* [COMPLETE THE FOLLOWING]
1. In the news dispatch on Egypt, who was the Muslim Brotherhood's candidate in the presidential run-off?
2. Write the next part of the news dispatch on Egypt, picking up after its final sentence.

* [DOCUMENT]

┌──

June 11 - June 18
Hello, and welcome to the Dispatch for June 11-18!
The Dispatch is a day late this week because as of Sunday night two of the big stories of the week were still up in the air. Moving forward, however, the Dispatch will be moving to Monday night, as I rather like having a weekend.
Egypt held run-off elections for President this week, the first since Mubarak fell. The run-offs pit the two largest power centers in Egypt against each other: the military, which took power after Mubarak’s fall, represented by Ahmed Shafik; and the Muslim Brotherhood, the Islamist political group which won a majority in parliament in January, represented by Mohammed Morsi. The elections themselves were overshadowed, however, by the Egyptian Supreme Court, which ruled the election of nearly a third of the members of Parliament illegitimate, and ordered the body dissolved. The military quickly instated martial law, and the Supreme Council of the Armed Forces, the military’s governing body, declared it would assume legislative powers, as well as convene a council to draft Egypt’s new constitution. The elections were held on Saturday and Sunday as planned, and Mohammed Morsi, the Muslim Brotherhood’s candidate, won, though what his role will be remains to be seen.
The nature of the Egyptian Revolution has been a subject of debate since Mubarak left power. While the most oft-repeated narrative has been that of a popular uprising, many analysts have pointed to the military’s strong and continued roll, as well as Mubarak’s military background, as evidence of a military coup. The protests in the street were the catalyst, but the real shift in power wasn’t to the people, it was from one member of the military to another, and that’s where it’s stayed. Events of this week would seem to enforce that view.
There’s another side to the situation worth noting, though, and that’s the role of the Muslim Brotherhood in post-Mubarak Egypt. Before the courts dissolved Parliament, the Muslim Brotherhood was on track to control both the Legislature and the Presidency. There’s also evidence of Brotherhood attempts to take control of the drafting of the new constitution; attempts to form a constitutional commission have been repeatedly stymied by boycotts by both liberal and hardline Islamist representatives reacting to Brotherhood overreaches. The Brotherhood and the military have been meeting repeatedly since Mubarak’s fall, and much of Egypt’s recent domestic politics can be seen as an extension of the power dynamics between these two groups. The military is legitimately concerned about the Brotherhood taking full control of the country - the dissolution of Parliament may be more a response to Brotherhood overreach than SCAF ambitions.

└──

* [INFORMATION SHOWN]

┌──

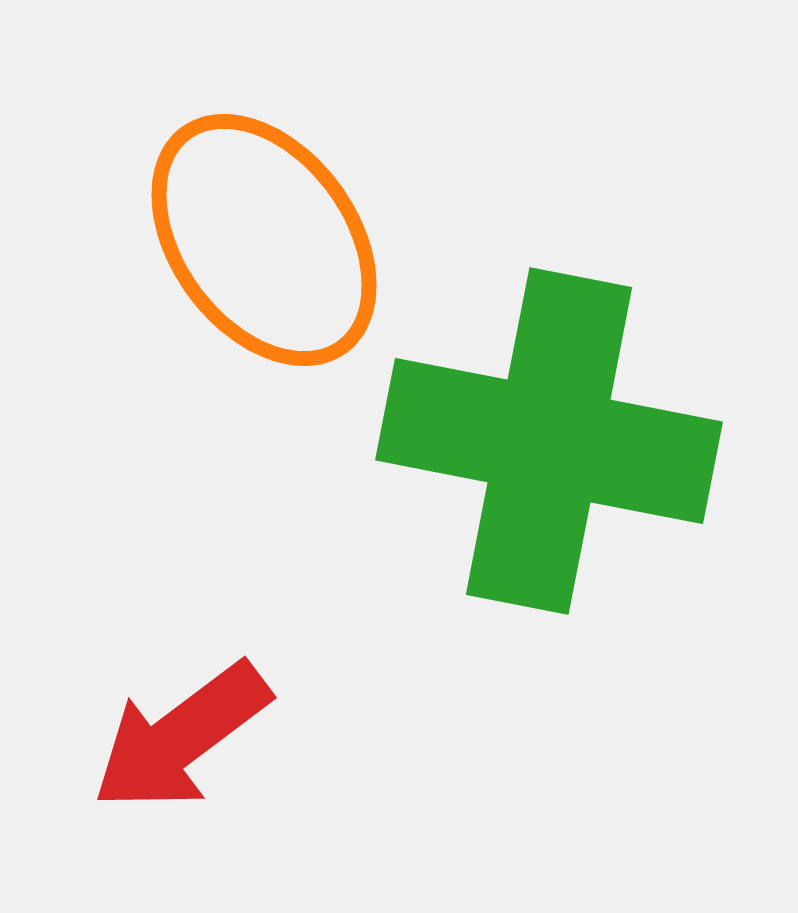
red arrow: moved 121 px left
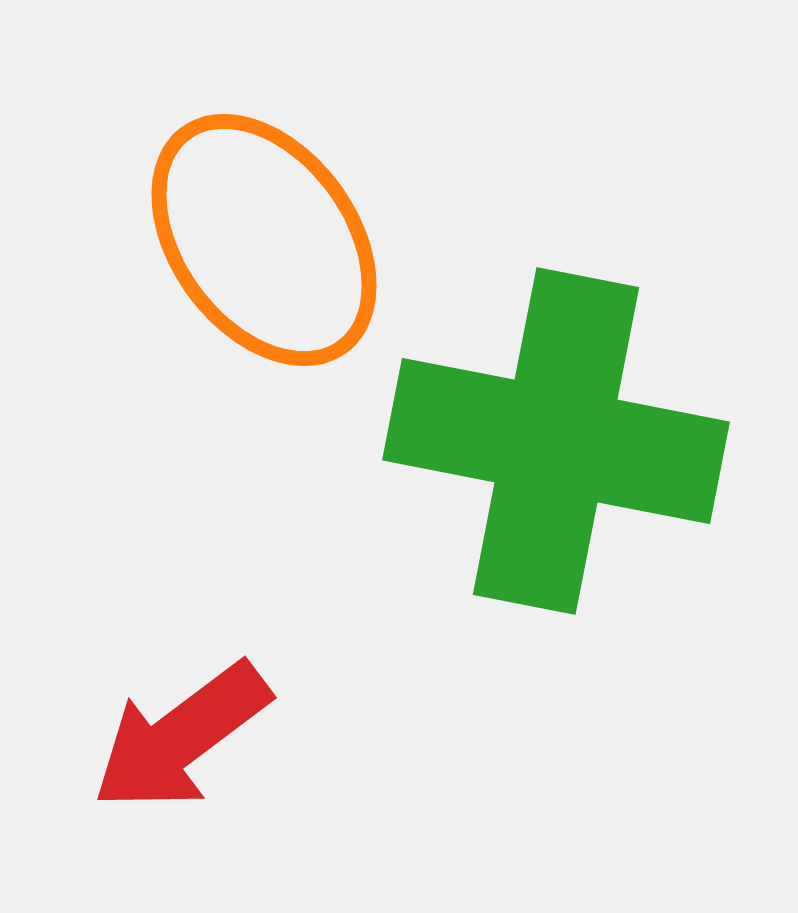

└──

* [RESPONSES FOR EACH TASK]
1. Mohammed Morsi

2.
Either way, the winner this week was not Democracy, a fact the Egyptian people are keenly aware of: polls indicate the voter turnout was around 25%.
Greece held a second round of Parliamentary elections this week, after the last round failed to produce results. The two main parties in the election were the center-right New Democracy party, who had pushed for Greece to stay in the Eurozone, and Syriza, a coalition Leftist party which had promised to fight Greece’s imposed austerity. The New Democracy party received a plurality of the votes, but not enough to avoid having to form a coalition government.
Prospects look better for actually forming a government this time, but Greek politics of late haven’t tended towards geniality, so it’s anyone’s guess whether this election will actually yield a government. The election ultimately wasn’t about whether Greece should stay in the Euro or not - the vast majority of Greeks don’t want to leave the currency, and even Syriza wasn’t arguing for Greece to exit the Euro - but whether and on what terms it should attempt to renegotiate the loan agreement signed in October. Syriza argued for a much more assertive negotiating stance, but even New Democracy has argued the loan agreement and its attached austerity measures need to be renegotiated. The rest of Europe appears to be falling in line with this view, if for no other reason than a paralyzed Greek government can’t pay anyone anything.
After slightly more than 3 months in the country with little to show for their efforts, the United Nations peacekeeping mission in Syria announced it was suspending operations because the region had become too violent to continue. Russia, one of Syria’s few remaining supporters, has dispatched two warships to the region to protect its remaining citizens and assets in the region.
There are now three problems in Syria. The first is Bashar al-Assad. After a year of increasingly bloody crackdowns, there’s no future for Syria that includes Assad. The Russian warships have raised some eyebrows due to Russia’s continued support for Assad, but a higher Russian profile in the region will expose the country to more of the heat in the region, which could force the Russians to make a choice about whether they’ll continue to support Assad or not. Should the Russians decide the Syrian situation has become too costly, they could pressure Assad to step down - a case much more easily made with two warships and a tank column.
The second problem is the Syrian opposition, which is at best incoherent. The Free Syrian Army may be the most cohesive faction, and while their military capabilities have apparently increased quite a bit, the recent chaos in Libya shows what happens when the militias are stronger than the government. The Syrian National Council has very little support inside Syria, and hasn’t managed to become the unifying front they’d hoped to be. There are a few dozen other groups in play, but nobody apparent with the ability and the respect required to actually act in a governing role. If Assad is taken out of the picture, there’s no group in the opposition ready to step in to replace him, but there are now plenty of heavily armed militias.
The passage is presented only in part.